Submit (in canvas) the following:
I will be using the following sequence of commands to evaluate your submission on both public and private testcases.
Compiling Bali program:
java -jar compiler.jar test1.bali output.sam
The above command should read the Bali program in test1.bali
file, generate the SaM program, and dump it to output.sam
file.
Running the SaM program:
java -cp SaM-2.6.2.jar edu.cornell.cs.sam.ui.SamText output.sam
The above command reads the SaM program in output.sam
file and executes the SaM interpreter. The output of the program i.e. the exit status of the program will be displayed on the terminal. From the SaM interpreter’s perspective, the exit status is the element on the top of the stack when the interpreter executed the STOP
instruction. From the Bali program’s perspective, the exit status is the return value of the main()
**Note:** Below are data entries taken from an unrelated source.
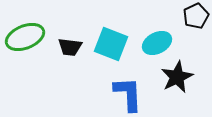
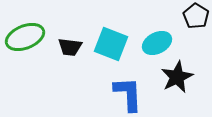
black pentagon: rotated 15 degrees counterclockwise
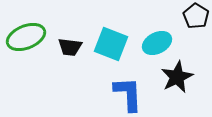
green ellipse: moved 1 px right
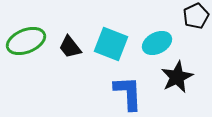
black pentagon: rotated 15 degrees clockwise
green ellipse: moved 4 px down
black trapezoid: rotated 45 degrees clockwise
blue L-shape: moved 1 px up
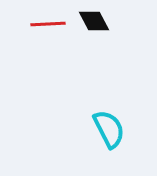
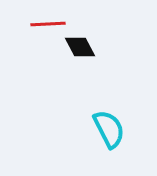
black diamond: moved 14 px left, 26 px down
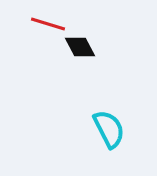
red line: rotated 20 degrees clockwise
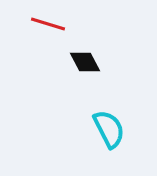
black diamond: moved 5 px right, 15 px down
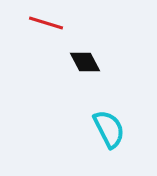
red line: moved 2 px left, 1 px up
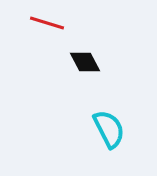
red line: moved 1 px right
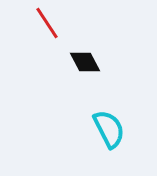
red line: rotated 40 degrees clockwise
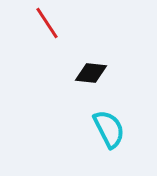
black diamond: moved 6 px right, 11 px down; rotated 56 degrees counterclockwise
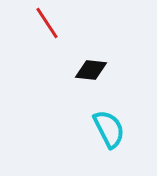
black diamond: moved 3 px up
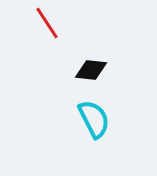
cyan semicircle: moved 15 px left, 10 px up
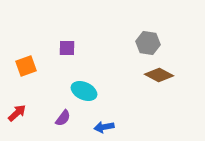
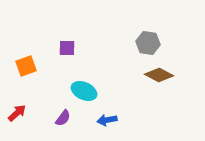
blue arrow: moved 3 px right, 7 px up
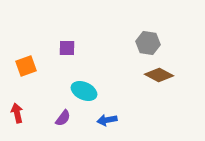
red arrow: rotated 60 degrees counterclockwise
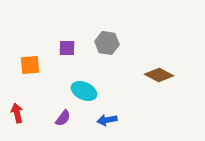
gray hexagon: moved 41 px left
orange square: moved 4 px right, 1 px up; rotated 15 degrees clockwise
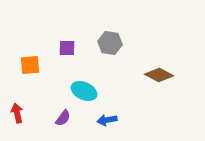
gray hexagon: moved 3 px right
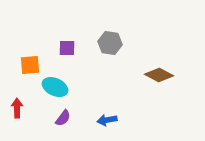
cyan ellipse: moved 29 px left, 4 px up
red arrow: moved 5 px up; rotated 12 degrees clockwise
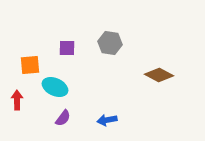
red arrow: moved 8 px up
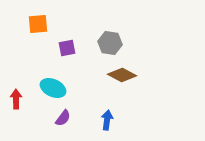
purple square: rotated 12 degrees counterclockwise
orange square: moved 8 px right, 41 px up
brown diamond: moved 37 px left
cyan ellipse: moved 2 px left, 1 px down
red arrow: moved 1 px left, 1 px up
blue arrow: rotated 108 degrees clockwise
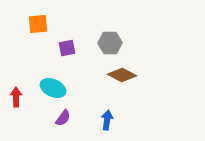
gray hexagon: rotated 10 degrees counterclockwise
red arrow: moved 2 px up
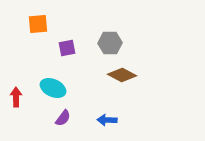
blue arrow: rotated 96 degrees counterclockwise
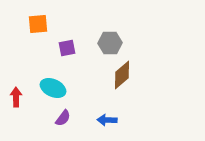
brown diamond: rotated 68 degrees counterclockwise
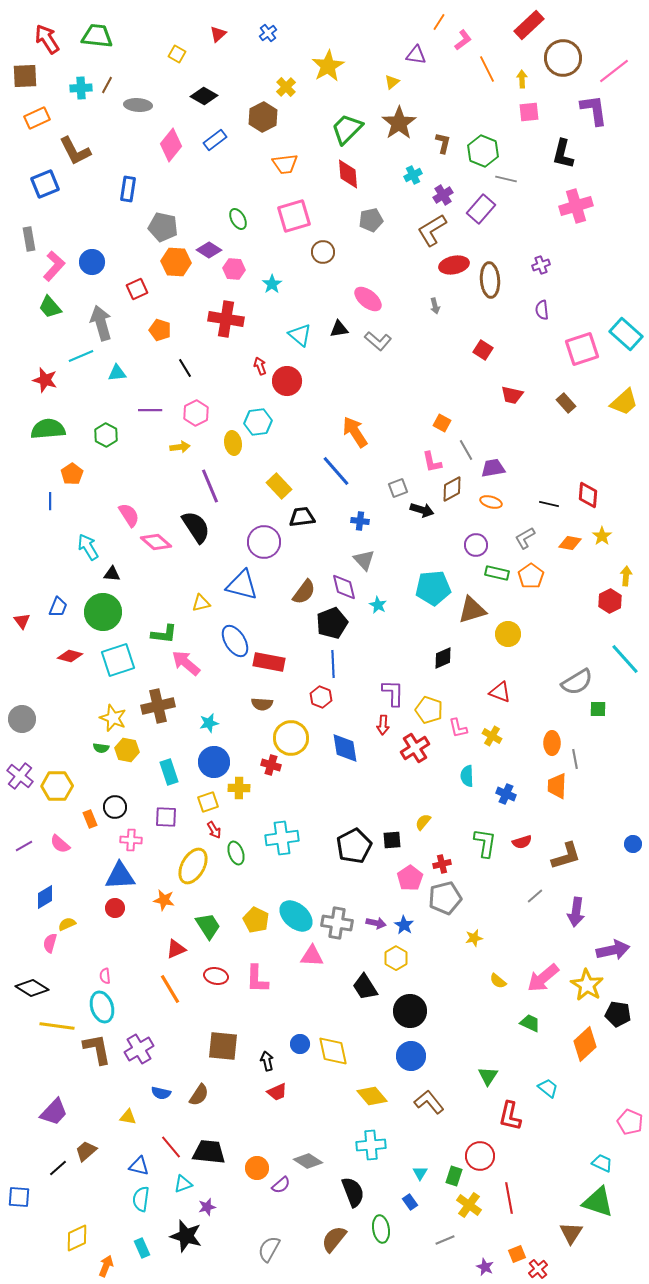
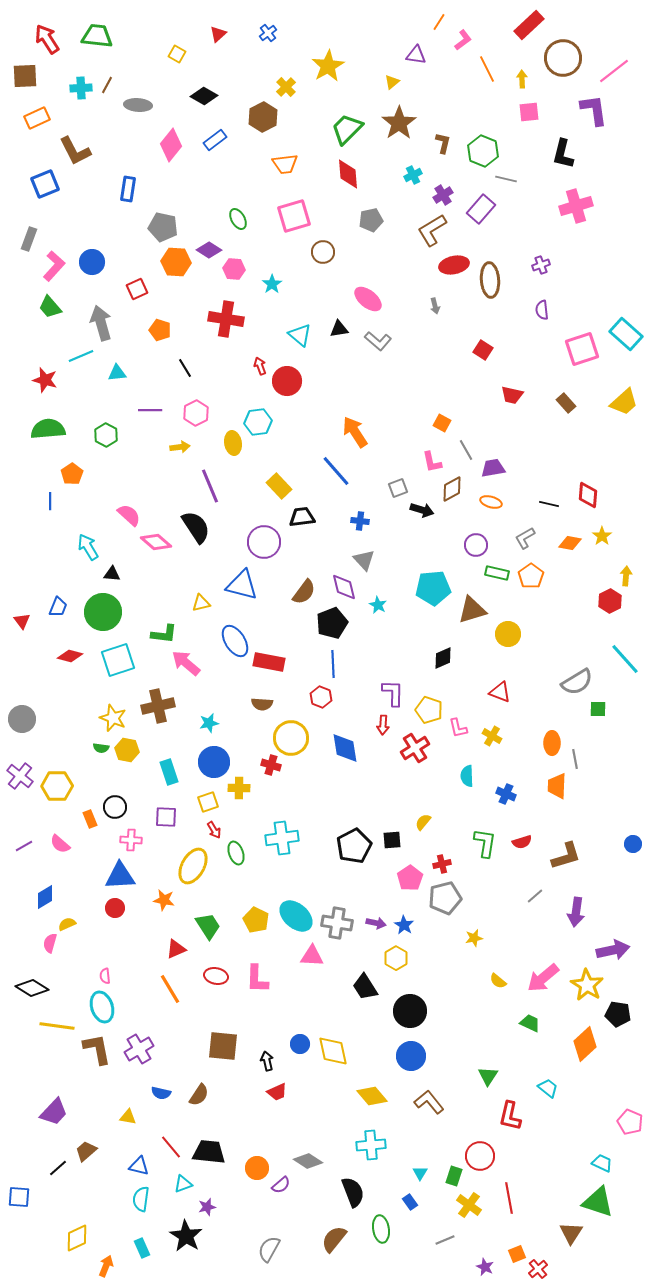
gray rectangle at (29, 239): rotated 30 degrees clockwise
pink semicircle at (129, 515): rotated 15 degrees counterclockwise
black star at (186, 1236): rotated 16 degrees clockwise
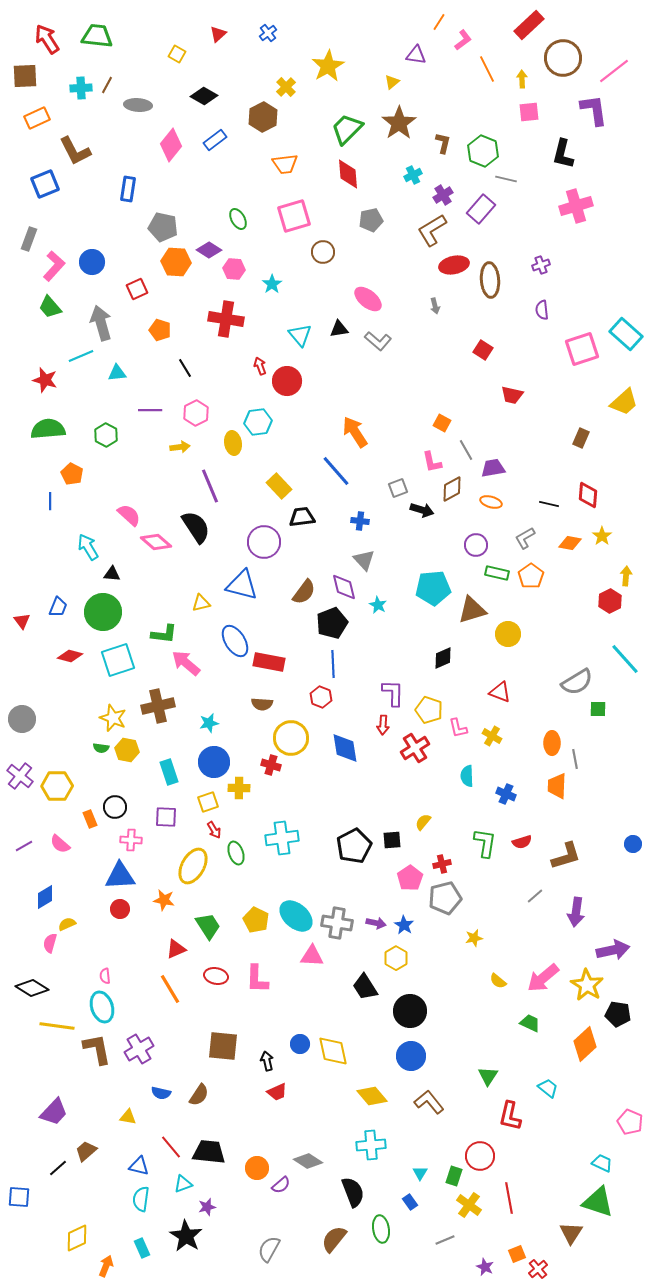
cyan triangle at (300, 335): rotated 10 degrees clockwise
brown rectangle at (566, 403): moved 15 px right, 35 px down; rotated 66 degrees clockwise
orange pentagon at (72, 474): rotated 10 degrees counterclockwise
red circle at (115, 908): moved 5 px right, 1 px down
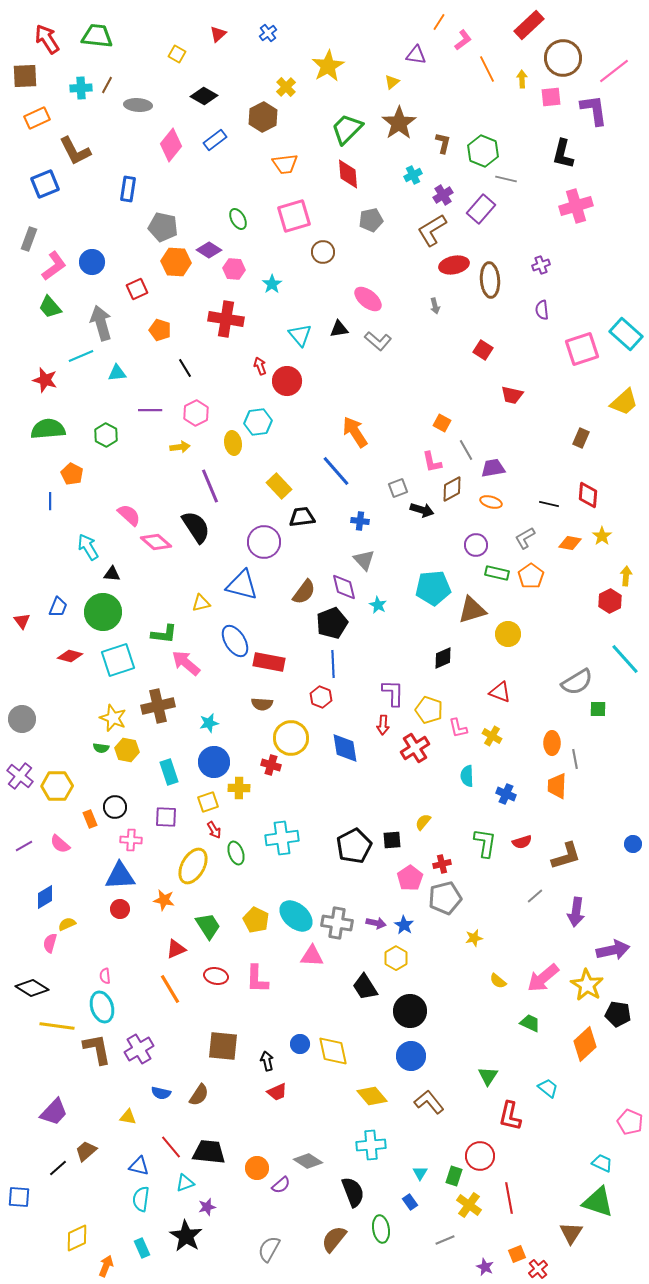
pink square at (529, 112): moved 22 px right, 15 px up
pink L-shape at (54, 266): rotated 12 degrees clockwise
cyan triangle at (183, 1184): moved 2 px right, 1 px up
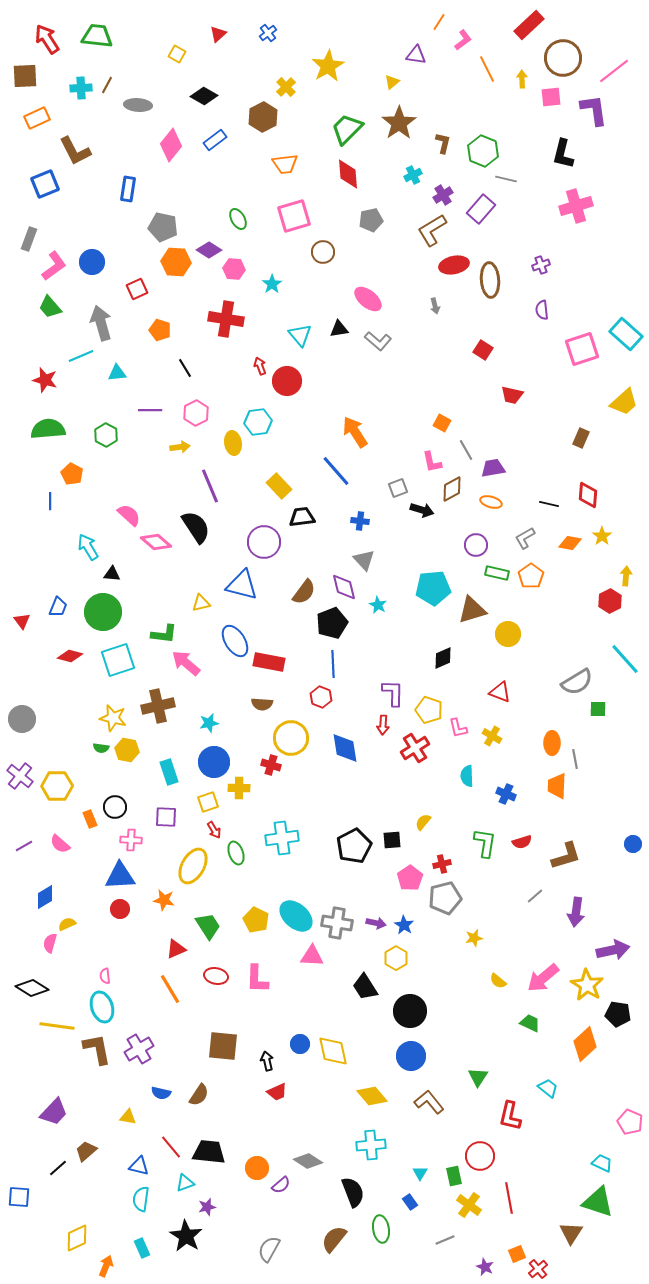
yellow star at (113, 718): rotated 8 degrees counterclockwise
green triangle at (488, 1076): moved 10 px left, 1 px down
green rectangle at (454, 1176): rotated 30 degrees counterclockwise
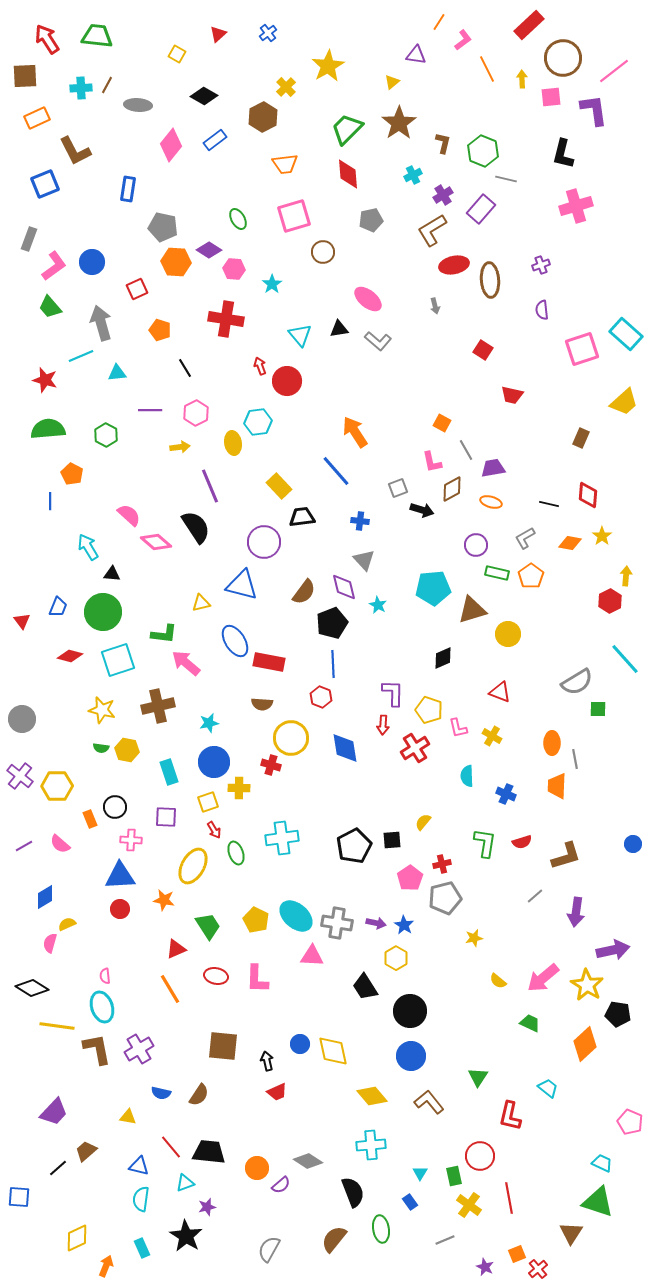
yellow star at (113, 718): moved 11 px left, 8 px up
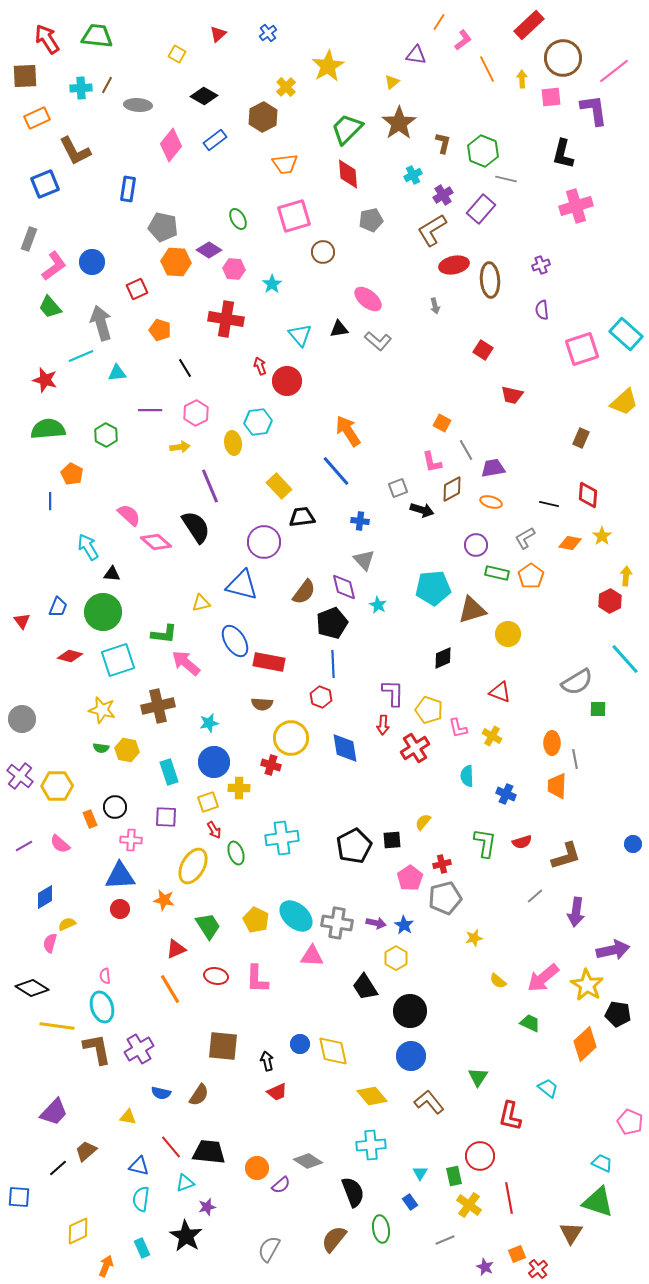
orange arrow at (355, 432): moved 7 px left, 1 px up
yellow diamond at (77, 1238): moved 1 px right, 7 px up
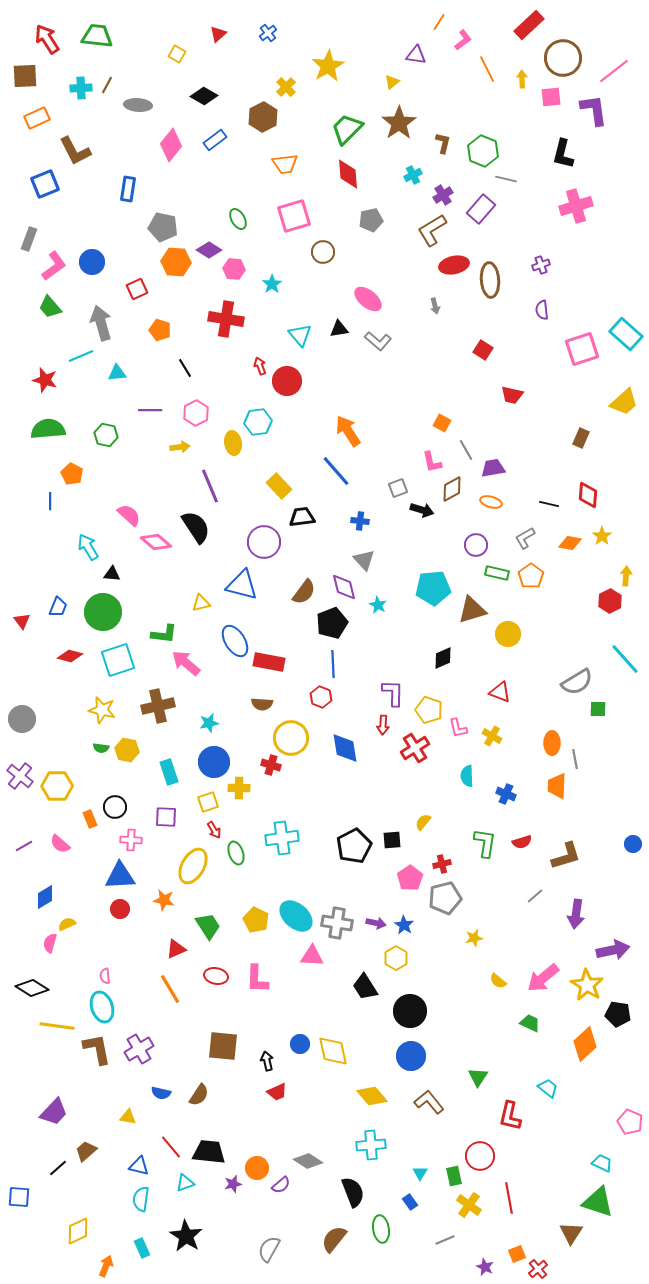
green hexagon at (106, 435): rotated 15 degrees counterclockwise
purple arrow at (576, 912): moved 2 px down
purple star at (207, 1207): moved 26 px right, 23 px up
method. The exit status is used to evaluate the correctness of your compiler. An example output of this command is shown below:
Program assembled.
Program loaded. Executing.
==========================
Exit Status: 30
If there is an error in the SaM program, a error message will be displayed instead of the exit status.
Important:
Each testcase is assigned a difficulty level: easy, medium and hard. Points are assigned to each testcase based on the difficulty level. 3, 5, and 7 points for each, medium, and hard testcase respectively. The points assigned to each testcase is mentioned at the top of the testcase.
There are 10 easy, 5 medium, and 5 hard testcases. The maximum points for succesfully passing all testcases is 90 (= 10 * 3 + 5 * 5 + 5 * 7). 10 points are assigned for code quality and packaging. If you did not submit the assignment according to the submission guidelines, you will lose 10 points. Total points for this assignment is 100.